In the Artibonite river valley, Haiti’s principal agricultural region, the IDB has long supported a program to boost the output of staples such as rice, as well as high-value vegetables. Most investments have been aimed at protecting, rehabilitating and expanding the region’s irrigation network, the largest in the country. As a result, over the past two years the irrigated area has increased by 5,000 hectares (12,500 acres) during the dry season and by 7,000 hectares (17,500 acres) during rainy season, allowing 10,000 more farmers to plant two crops a year.

"In addition, repairs done to the riverbanks have ensured the protection of about 10,000 hectares (25,000 acres), or about one third of the Artibonite’s irrigated area," said IDB rural development specialist Marion Le Pommellec, the program’s team leader. "Work currently underway to strengthen the Canneau dam will ensure the protection of the entire system."”

Before the 2010 earthquake, the program financed the construction of an 86-meter (280-foot) bridge over the Salée floodway, which typically overflows every rainy season, cutting off some 40,000 people from the rest of the valley.

The program also supported the rehabilitation of a rice processing plant, expanding its capacity fourfold.
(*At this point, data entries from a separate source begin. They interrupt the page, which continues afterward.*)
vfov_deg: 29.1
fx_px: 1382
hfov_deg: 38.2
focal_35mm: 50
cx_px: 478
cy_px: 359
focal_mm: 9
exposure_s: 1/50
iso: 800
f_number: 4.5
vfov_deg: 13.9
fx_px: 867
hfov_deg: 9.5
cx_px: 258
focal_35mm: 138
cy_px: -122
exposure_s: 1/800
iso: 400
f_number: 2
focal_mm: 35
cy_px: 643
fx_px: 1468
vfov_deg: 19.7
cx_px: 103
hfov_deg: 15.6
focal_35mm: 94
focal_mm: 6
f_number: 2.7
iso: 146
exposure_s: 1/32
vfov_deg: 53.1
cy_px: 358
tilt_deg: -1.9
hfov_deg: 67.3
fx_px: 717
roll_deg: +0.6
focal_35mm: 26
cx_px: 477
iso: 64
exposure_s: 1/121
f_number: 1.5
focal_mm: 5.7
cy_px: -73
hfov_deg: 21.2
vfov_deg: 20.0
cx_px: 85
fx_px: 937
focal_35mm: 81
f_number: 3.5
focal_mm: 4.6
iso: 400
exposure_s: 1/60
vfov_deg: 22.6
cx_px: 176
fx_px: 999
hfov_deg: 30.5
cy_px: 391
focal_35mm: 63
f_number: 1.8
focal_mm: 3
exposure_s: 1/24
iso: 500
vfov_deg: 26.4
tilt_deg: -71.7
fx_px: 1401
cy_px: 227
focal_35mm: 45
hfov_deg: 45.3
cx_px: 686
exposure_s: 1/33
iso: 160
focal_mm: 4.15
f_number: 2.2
The plant provides selected seed to help local farmers improve yields. Applied research and technical assistance provided by the program, coupled with support from a technical mission from Taiwan, China to introduce more productive agricultural techniques, have shown that output can more than triple on experimental plots, depending on the rice variety grown and the inputs available.

Small Dam, Big Impact

Decades of deforestation and soil degradation have ravaged the Ennery-Quinte watershed, but an IDB-financed agriculture intensification project is using several approaches to boost rural productivity in this river basin. One of the most promising techniques is the construction of micro dams, says Port-auPrince based rural development specialist Bruno Jacquet.
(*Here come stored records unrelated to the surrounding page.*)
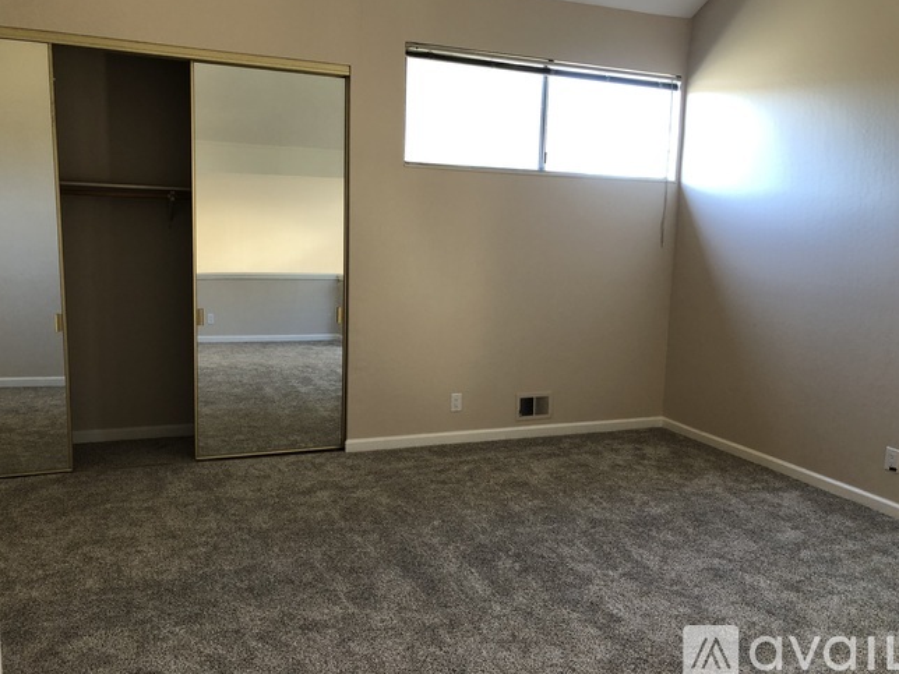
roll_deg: -2.1
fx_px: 753
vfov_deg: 48.2
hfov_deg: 61.7
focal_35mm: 29
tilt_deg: -8.9
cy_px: 332
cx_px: 443
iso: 32
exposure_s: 1/24
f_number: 1.8
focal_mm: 3.99
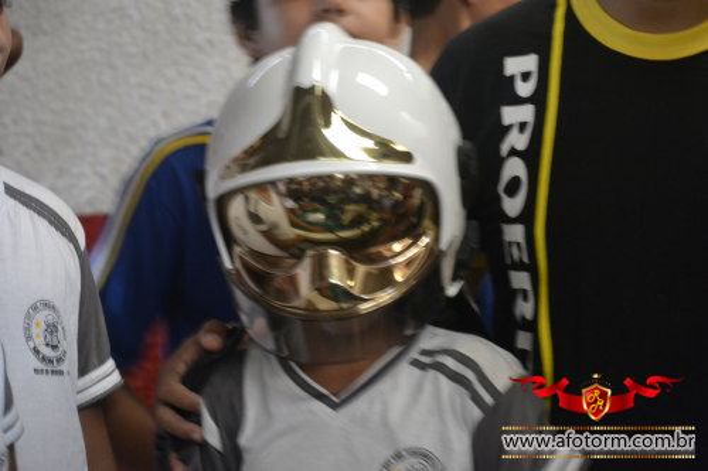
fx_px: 2949
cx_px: 354
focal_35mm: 150
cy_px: 236
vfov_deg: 9.1
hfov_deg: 13.7
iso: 3200
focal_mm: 100
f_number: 5.6
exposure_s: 1/25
Using large boulders and cement, the project builds small dams along the course of the ravines. During the rainy season, water accumulates behind the retention wall and sediment settles in to the riverbed. In less than a year, small patches of richer soil build up, allowing farmers to plant higher value cash crops such as beans, taro or plantains. As seasons pass, fertile areas continue to grow. Farmers can now use some of their additional income to plant live hedges and trees higher up the ravine sides, protecting their land.

This technique, first tested in Haiti by French foreign aid experts, is being expanded under the IDB-backed project, which has already financed the construction of 26 micro dams along the Ennery-Quinte, out of a total of 150 planned. Given the quick returns and the positive environmental impacts of these investments (micro dams cost about $5,000 a piece) the IDB expects to replicate this experience in three other river basins where it is financing watershed management programs, Jacquet said.
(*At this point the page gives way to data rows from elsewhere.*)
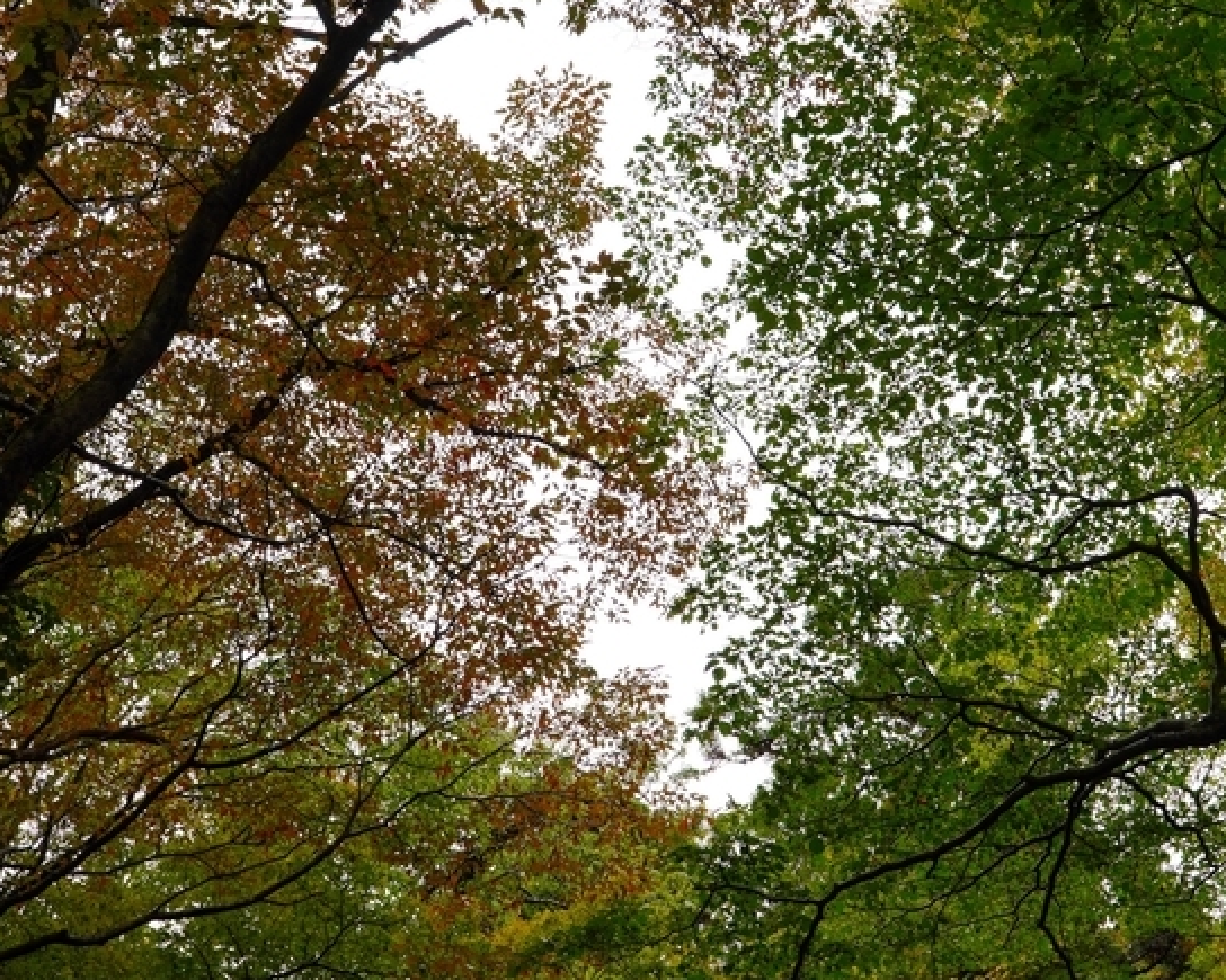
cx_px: 638
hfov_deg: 32.5
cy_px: 408
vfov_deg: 26.2
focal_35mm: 58
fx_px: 2104
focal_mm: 28
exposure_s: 1/60
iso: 250
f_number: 9
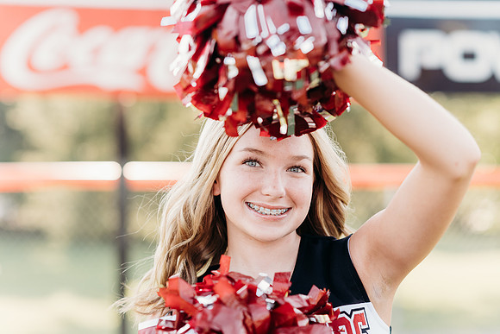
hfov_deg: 23.9
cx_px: 250
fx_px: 1181
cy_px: 167
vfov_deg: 16.1
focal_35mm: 85
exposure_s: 1/500
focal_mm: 85
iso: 200
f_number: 2.8
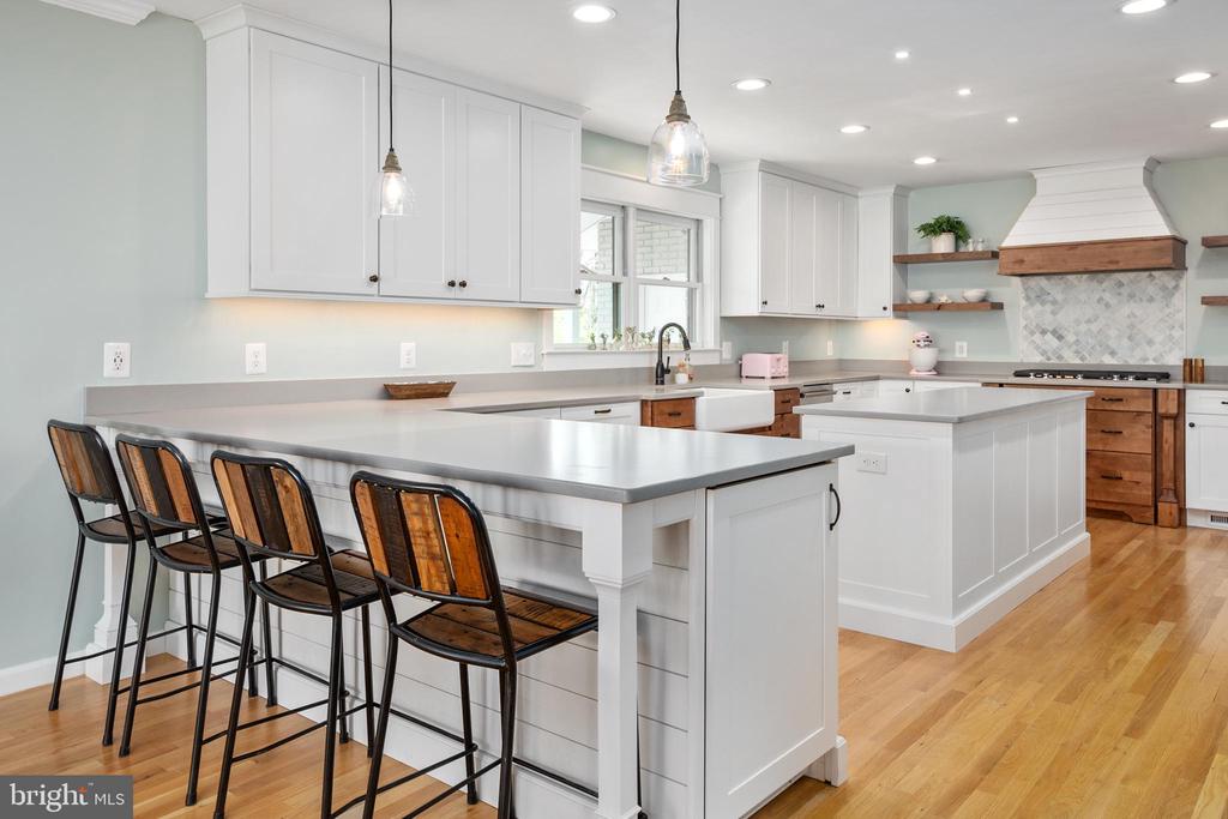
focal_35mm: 26
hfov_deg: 69.4
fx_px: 887
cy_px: 410
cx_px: 614
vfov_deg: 49.6
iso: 400
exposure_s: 1/15
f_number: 8
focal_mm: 26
Other milestones of the Ennery-Quinte project are: the improvement of 50,000 mango trees by top-grafting; the construction of 400 cisterns to harvest rainwater; a successful pilot program to test vouchers for seeds, and the planting of more than 1 million fruit and lumber trees across the watershed.

This reforestation effort must be reinforced with other measures concerning local governance, such as persuading farmers to tether their cows and goats to prevent them from eating the saplings, or to refrain from burning fields to clear land for planting. Jacquet notes this will require alternative methods, such as growing fodder to feed cattle or adopting mulch-based agriculture, which helps conserve the soil.